We have compared RATS to the two most prominently used methods in the community: the atlas-based tissue classification algorithm (Lee et al., 2009) and the pulse-coupled neural network (PCNN) algorithm (Chou et al., 2011). We obtained the implementations of these methods from the respective authors; the PCNN implementation is also publicly available.² The RATS implementation was written in C++ using the publicly available ITK³ and VTK⁴ libraries. The binaries of our implementation will be made available to the rodent research community via our website⁵ and user support will be provided upon request to the authors.

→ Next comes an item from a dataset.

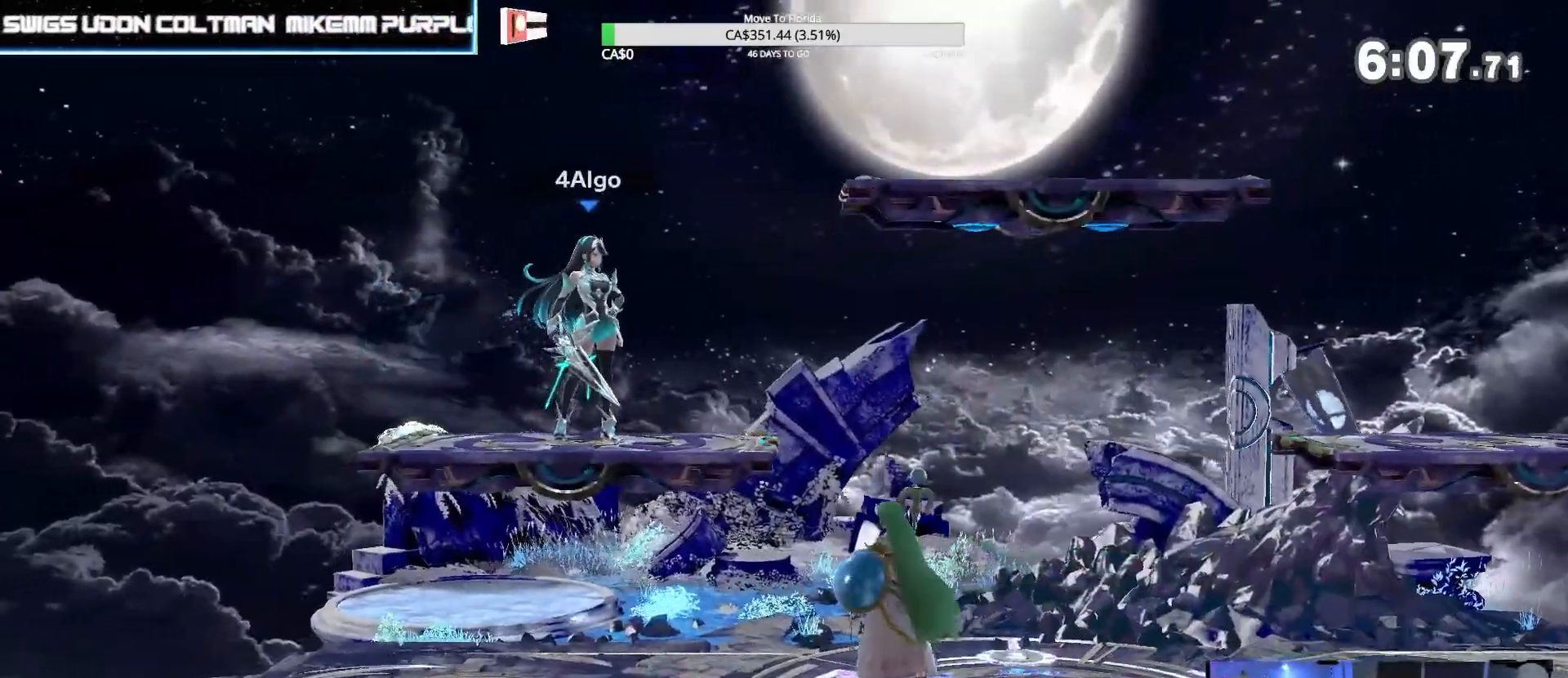
{"dt_ms": 1000, "buttons": [], "left_stick": "center", "right_stick": "center"}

For the atlas-based tissue classification algorithm, we used a publicly available⁶ adult rat brain atlas (Rumple et al., 2013) for the rat dataset, and the publicly available Brookhaven C57 atlas for the mouse dataset. From the rat DTI atlas, the mean diffusivity (MD) was used as the registration target. The registration step used mutual information as the similarity metric in an attempt to minimize this difference in contrast.

For the RATS algortihm, we set K₁ to have a diameter of 3 voxels, which is roughly twice the expected width of the gap between the brain and non-brain tissue. For simplicity, the K₁ diameter was chosen as a multiple of the image resolution. The number of vertices was empirically set to 2000 for both datasets.

The values for V_t, T and α were set based on a quick inspection of the size and intensity profile of the first image in each dataset (i.e. separately for rats and mice, but consistent within each dataset). For the T1-weighted rat dataset, we chose the values V_t = 1650 mm³, T = 500, and α = 5, and we used the same parameter values for the entire dataset without having to resort to fine-tuning. The T2-weighted mouse dataset had a stronger gradient magnitude between the brain and non-brain regions, and we have chosen to simply rely on this magnitude, by setting α = 0. The intensity threshold was simply set to the average intensity in the entire image. The volume parameter was set to V_t = 380 mm³ (note that the mouse brain is much smaller than the rat brain).

3.3. Evaluation criteria

To quantitatively evaluate the performance of RATS, we report the similarity of the brain segmentation results generated by each method and the ground truth. To obtain the independent standard for the rat dataset, the rat images were first skull-stripped using the atlas-based stripping algorithm (Lee et al., 2009). The atlas-based stripping results were manually cleaned up by an anatomical expert, and these results were used as ground truth for the evaluation. For the mouse dataset, 20 manually segmented ROI’s, including the neocortex, subcortical structures, the brainstem and the cerebellum are publicly available; we used the combination of these ROI’s as the ground truth skull-strip mask for this dataset.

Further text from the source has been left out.